[Data excerpts]
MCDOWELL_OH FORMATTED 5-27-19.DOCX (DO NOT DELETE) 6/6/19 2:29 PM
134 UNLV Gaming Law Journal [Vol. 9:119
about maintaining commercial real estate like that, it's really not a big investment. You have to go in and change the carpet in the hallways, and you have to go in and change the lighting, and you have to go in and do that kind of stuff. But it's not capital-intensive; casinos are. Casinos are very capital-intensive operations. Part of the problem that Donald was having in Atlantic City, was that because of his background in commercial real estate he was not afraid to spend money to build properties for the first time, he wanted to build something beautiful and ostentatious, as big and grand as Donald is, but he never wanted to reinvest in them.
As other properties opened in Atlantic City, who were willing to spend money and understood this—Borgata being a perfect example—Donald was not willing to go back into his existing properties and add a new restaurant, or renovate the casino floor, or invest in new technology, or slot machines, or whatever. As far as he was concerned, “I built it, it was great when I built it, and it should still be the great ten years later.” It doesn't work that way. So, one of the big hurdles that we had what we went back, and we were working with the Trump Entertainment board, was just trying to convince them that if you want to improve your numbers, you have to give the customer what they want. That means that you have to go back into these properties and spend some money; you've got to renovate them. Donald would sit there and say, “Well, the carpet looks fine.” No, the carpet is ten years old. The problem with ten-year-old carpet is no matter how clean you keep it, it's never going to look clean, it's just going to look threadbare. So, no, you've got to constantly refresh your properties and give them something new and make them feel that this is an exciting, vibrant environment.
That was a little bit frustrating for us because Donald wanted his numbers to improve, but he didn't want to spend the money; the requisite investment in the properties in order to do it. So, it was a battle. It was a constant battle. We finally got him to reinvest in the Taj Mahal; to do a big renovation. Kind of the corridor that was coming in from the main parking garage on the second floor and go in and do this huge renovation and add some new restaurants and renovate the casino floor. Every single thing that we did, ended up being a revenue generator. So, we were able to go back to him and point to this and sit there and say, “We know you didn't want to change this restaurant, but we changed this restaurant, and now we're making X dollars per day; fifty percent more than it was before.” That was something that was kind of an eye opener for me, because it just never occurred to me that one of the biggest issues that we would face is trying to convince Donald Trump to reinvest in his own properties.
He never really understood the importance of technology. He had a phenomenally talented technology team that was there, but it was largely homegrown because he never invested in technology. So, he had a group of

Exercise description - Faithfully copy every entry, leaving nothing out.

Reply to the exercise -
MCDOWELL_OH FORMATTED 5-27-19.DOCX (DO NOT DELETE) 6/6/19 2:29 PM
134 UNLV Gaming Law Journal [Vol. 9:119
about maintaining commercial real estate like that, it's really not a big investment. You have to go in and change the carpet in the hallways, and you have to go in and change the lighting, and you have to go in and do that kind of stuff. But it's not capital-intensive; casinos are. Casinos are very capital-intensive operations. Part of the problem that Donald was having in Atlantic City, was that because of his background in commercial real estate he was not afraid to spend money to build properties for the first time, he wanted to build something beautiful and ostentatious, as big and grand as Donald is, but he never wanted to reinvest in them.
As other properties opened in Atlantic City, who were willing to spend money and understood this—Borgata being a perfect example—Donald was not willing to go back into his existing properties and add a new restaurant, or renovate the casino floor, or invest in new technology, or slot machines, or whatever. As far as he was concerned, “I built it, it was great when I built it, and it should still be the great ten years later.” It doesn't work that way. So, one of the big hurdles that we had what we went back, and we were working with the Trump Entertainment board, was just trying to convince them that if you want to improve your numbers, you have to give the customer what they want. That means that you have to go back into these properties and spend some money; you've got to renovate them. Donald would sit there and say, “Well, the carpet looks fine.” No, the carpet is ten years old. The problem with ten-year-old carpet is no matter how clean you keep it, it's never going to look clean, it's just going to look threadbare. So, no, you've got to constantly refresh your properties and give them something new and make them feel that this is an exciting, vibrant environment.
That was a little bit frustrating for us because Donald wanted his numbers to improve, but he didn't want to spend the money; the requisite investment in the properties in order to do it. So, it was a battle. It was a constant battle. We finally got him to reinvest in the Taj Mahal; to do a big renovation. Kind of the corridor that was coming in from the main parking garage on the second floor and go in and do this huge renovation and add some new restaurants and renovate the casino floor. Every single thing that we did, ended up being a revenue generator. So, we were able to go back to him and point to this and sit there and say, “We know you didn't want to change this restaurant, but we changed this restaurant, and now we're making X dollars per day; fifty percent more than it was before.” That was something that was kind of an eye opener for me, because it just never occurred to me that one of the biggest issues that we would face is trying to convince Donald Trump to reinvest in his own properties.
He never really understood the importance of technology. He had a phenomenally talented technology team that was there, but it was largely homegrown because he never invested in technology. So, he had a group of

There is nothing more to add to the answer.